» To do
All of the data should be copied exactly, with the pictures left out.

» Collected data
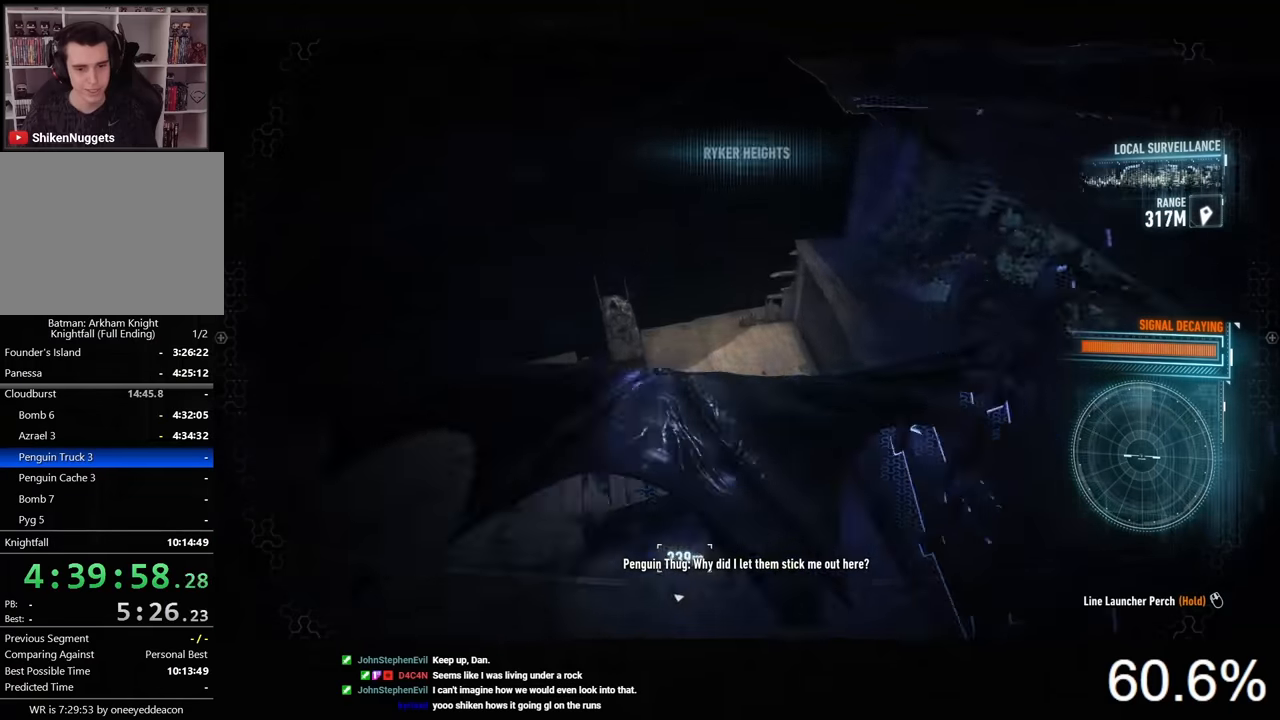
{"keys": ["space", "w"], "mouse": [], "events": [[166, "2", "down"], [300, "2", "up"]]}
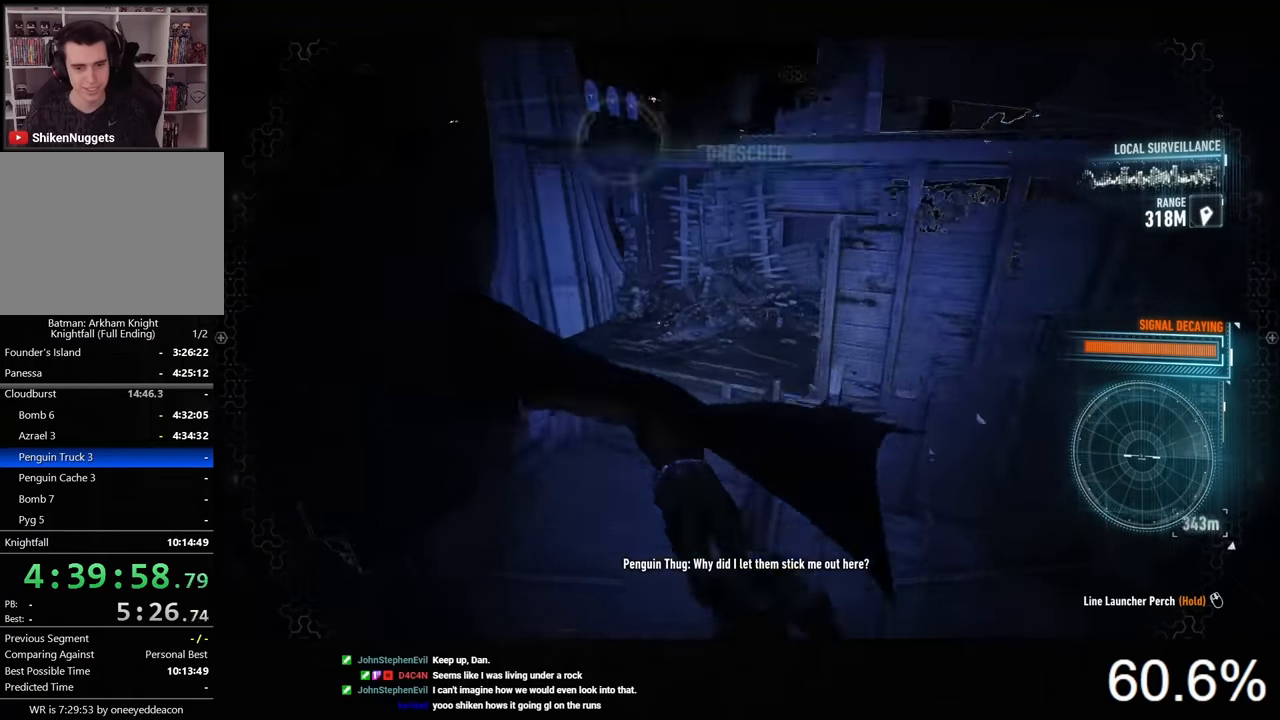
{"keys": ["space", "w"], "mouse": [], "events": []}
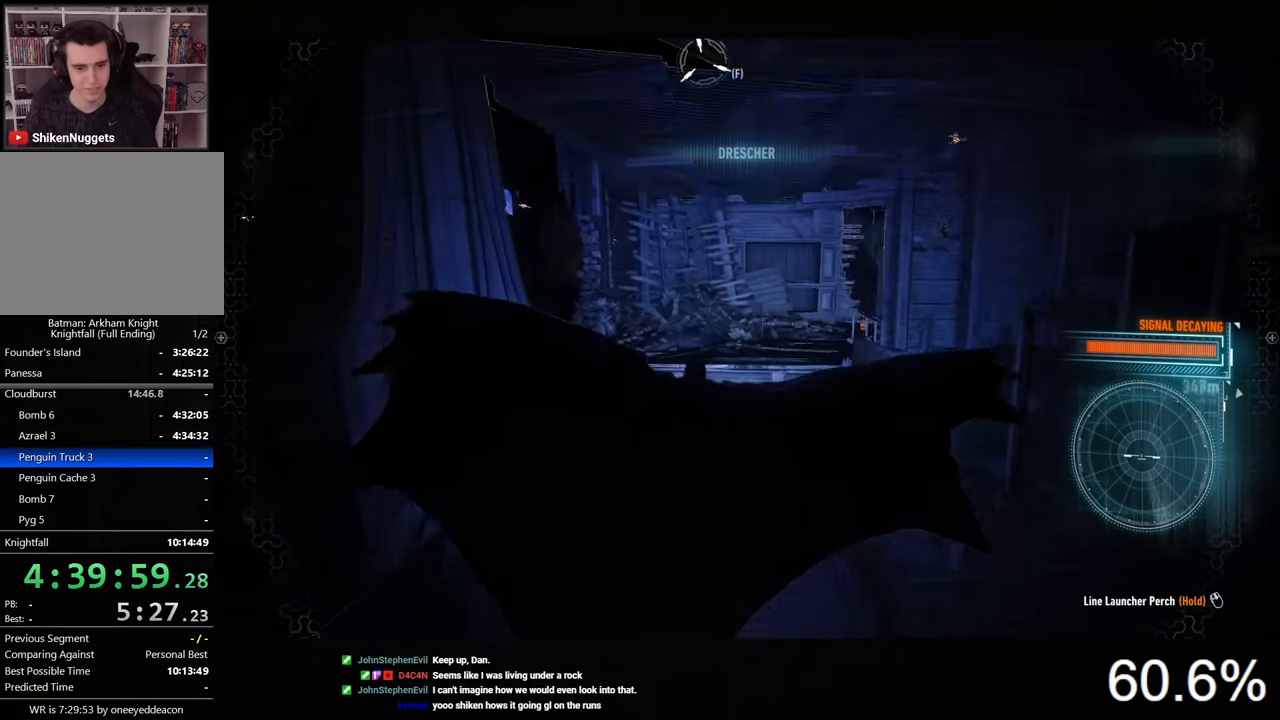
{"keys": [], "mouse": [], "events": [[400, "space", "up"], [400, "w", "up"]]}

» Output for this task
{"keys": ["space", "w"], "mouse": [], "events": [[166, "2", "down"], [300, "2", "up"]]}
{"keys": ["space", "w"], "mouse": [], "events": []}
{"keys": [], "mouse": [], "events": [[400, "space", "up"], [400, "w", "up"]]}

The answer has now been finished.